Mi sei entrata dentro,
ti ho ingoiata come si fa con un insetto,
o con una pillola
in modo distratto,
consapevole.
E’ stato piacevole abbracciarti, piangendo,
mentre le tue vibrazioni scuotevano la mia anima dannata.
Eri lì
intorno a me
e le mie lacrime
ti attraversavano.
Come raggi di buio
nell’eterna luce.
Come rami di gelso
in controluce
in pieno giugno.
Come sangue
sul marmo lucido dell’eternità.
Ho ballato con te
e la mia mente era triste.
Ho abbracciato
la tua voce
e ho capito che nulla
avrebbe sfiorato
la tua poesia.
Continuo a piangere
certo che nulla
potrà mai cambiare
le carte in tavola.
Musica.
Parole.
Tutto e niente.
Come un cane mi sdraio.
Musica.
Il sonno mi assale.
Chiudo gli occhi.
La vita è adesso.
Non so nulla del domani.
Musica. Solo musica.
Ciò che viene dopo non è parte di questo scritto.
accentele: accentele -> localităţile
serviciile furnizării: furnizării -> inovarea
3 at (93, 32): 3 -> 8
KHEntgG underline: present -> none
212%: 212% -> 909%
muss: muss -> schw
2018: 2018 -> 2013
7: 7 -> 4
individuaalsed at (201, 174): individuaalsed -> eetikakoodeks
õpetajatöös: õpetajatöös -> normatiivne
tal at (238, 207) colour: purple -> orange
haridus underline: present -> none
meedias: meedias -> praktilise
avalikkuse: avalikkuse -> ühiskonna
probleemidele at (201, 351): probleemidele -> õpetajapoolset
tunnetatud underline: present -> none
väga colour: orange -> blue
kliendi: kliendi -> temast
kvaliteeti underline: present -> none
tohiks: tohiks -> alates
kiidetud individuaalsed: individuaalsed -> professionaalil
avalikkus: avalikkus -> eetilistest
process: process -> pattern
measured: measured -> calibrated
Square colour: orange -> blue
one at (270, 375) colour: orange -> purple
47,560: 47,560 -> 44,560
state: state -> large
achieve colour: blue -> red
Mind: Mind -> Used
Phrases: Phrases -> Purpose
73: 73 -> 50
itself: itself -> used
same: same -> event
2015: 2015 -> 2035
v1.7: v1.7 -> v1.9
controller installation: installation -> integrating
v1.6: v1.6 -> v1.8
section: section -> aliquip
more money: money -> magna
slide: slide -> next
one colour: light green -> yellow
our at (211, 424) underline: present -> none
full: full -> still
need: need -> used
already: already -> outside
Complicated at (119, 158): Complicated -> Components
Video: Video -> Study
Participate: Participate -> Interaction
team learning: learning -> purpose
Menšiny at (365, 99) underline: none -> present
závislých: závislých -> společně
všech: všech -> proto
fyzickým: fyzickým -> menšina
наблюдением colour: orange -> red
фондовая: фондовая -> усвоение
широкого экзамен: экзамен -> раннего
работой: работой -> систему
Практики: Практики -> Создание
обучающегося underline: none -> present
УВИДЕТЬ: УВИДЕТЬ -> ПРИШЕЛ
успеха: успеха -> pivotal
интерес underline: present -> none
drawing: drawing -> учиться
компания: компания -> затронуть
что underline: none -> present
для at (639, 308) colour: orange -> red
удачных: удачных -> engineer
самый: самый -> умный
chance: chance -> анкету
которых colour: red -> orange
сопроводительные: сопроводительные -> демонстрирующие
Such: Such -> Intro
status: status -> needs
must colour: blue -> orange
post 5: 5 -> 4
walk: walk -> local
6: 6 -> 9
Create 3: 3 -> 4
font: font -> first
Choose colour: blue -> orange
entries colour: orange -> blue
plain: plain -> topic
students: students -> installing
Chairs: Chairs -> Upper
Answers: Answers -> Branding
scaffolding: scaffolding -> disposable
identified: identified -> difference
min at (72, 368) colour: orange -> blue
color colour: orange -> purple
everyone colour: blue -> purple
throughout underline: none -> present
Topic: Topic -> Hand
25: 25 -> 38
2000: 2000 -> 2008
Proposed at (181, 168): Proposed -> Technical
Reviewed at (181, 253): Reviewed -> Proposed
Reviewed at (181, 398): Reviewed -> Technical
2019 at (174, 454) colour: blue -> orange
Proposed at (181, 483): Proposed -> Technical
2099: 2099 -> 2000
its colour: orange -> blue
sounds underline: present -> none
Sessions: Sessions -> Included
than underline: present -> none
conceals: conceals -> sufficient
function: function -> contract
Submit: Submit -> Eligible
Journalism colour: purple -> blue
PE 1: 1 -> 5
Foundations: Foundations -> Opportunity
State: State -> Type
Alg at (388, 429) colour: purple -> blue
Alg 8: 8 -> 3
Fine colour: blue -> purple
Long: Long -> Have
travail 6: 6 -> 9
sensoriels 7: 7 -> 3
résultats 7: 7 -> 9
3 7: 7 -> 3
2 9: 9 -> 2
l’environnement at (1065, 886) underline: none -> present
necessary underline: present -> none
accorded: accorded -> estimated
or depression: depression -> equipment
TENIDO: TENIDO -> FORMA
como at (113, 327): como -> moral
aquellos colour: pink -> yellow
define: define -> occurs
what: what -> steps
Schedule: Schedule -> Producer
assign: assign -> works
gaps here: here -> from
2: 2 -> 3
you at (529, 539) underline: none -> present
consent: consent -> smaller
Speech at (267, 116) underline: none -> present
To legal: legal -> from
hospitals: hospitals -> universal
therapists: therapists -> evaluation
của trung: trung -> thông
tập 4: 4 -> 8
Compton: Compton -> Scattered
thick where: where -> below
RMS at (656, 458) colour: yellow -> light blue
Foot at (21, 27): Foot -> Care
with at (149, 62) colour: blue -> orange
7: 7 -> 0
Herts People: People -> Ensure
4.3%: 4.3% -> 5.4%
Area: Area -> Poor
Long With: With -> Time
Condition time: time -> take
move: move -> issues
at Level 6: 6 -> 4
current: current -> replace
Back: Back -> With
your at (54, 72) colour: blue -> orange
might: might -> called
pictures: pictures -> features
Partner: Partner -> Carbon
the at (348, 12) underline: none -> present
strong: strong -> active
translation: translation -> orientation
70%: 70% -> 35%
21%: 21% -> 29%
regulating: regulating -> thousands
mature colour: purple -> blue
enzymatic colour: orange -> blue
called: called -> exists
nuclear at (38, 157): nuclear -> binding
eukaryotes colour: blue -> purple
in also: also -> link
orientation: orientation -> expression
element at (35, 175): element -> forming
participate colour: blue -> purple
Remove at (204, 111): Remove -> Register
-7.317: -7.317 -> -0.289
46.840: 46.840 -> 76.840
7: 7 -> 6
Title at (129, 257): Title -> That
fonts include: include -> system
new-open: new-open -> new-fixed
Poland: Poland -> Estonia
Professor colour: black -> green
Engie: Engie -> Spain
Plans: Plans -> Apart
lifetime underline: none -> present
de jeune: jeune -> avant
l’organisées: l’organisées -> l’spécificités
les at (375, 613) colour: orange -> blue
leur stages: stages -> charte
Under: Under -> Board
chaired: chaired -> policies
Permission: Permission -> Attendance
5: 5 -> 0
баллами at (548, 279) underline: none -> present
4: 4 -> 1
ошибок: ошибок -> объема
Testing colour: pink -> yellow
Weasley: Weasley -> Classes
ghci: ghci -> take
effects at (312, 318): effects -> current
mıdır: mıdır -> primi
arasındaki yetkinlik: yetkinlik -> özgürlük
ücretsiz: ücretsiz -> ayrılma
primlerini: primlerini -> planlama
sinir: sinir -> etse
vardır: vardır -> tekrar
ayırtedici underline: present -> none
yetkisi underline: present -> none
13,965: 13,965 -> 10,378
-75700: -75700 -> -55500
E io che mi addormento.
Dentro di te.           

Alva.           

Count down.


Ha oltrepassato la soglia dei 50 anni
ed è ancora piacevole allo sguardo;
spende una fortuna in cosmetici per la pelle
cercando di dimostrarne 40;
indossa solo vestiti firmati
che le fasciano il corpo
e la stringono
dove è più necessario
come ne avesse 30;
è pervasa da fantasie sessuali
e pulsioni erotiche
come una ragazza di 20;
si commuove a tutte le ricorrenze
e ride sguaiatamente guardando i cartoni animati
come una bimba di 10.
Ogni volta che l’incontro
mi fa sempre una grande tenerezza;
la osservo nei suoi movimenti elastici,
nei suoi capelli tinti,
nei suoi denti finti
che brillano anche al buio
e capisco che ha paura.
Paura di morire.
E’come se tentasse di ingannare il tempo
con tutti quei diversivi;
e tutte le volte
dopo avermi spiegato
la sua intricata e preziosa vita
guarda l’orologio ed esclama:
“DIO MIO, E’ TARDISSIMO!”
Subito dopo mi saluta.
Io resto sempre qualche attimo a guardarla
fino a quando scompare in qualche viottolo.
Poi me ne vado anch’io,
trascinando la mia disgustosa persona altrove
mentre il tempo
con una cinica precisione
continua la sua inarrestabile corsa
attraverso i secoli.


                                                                                         Alva.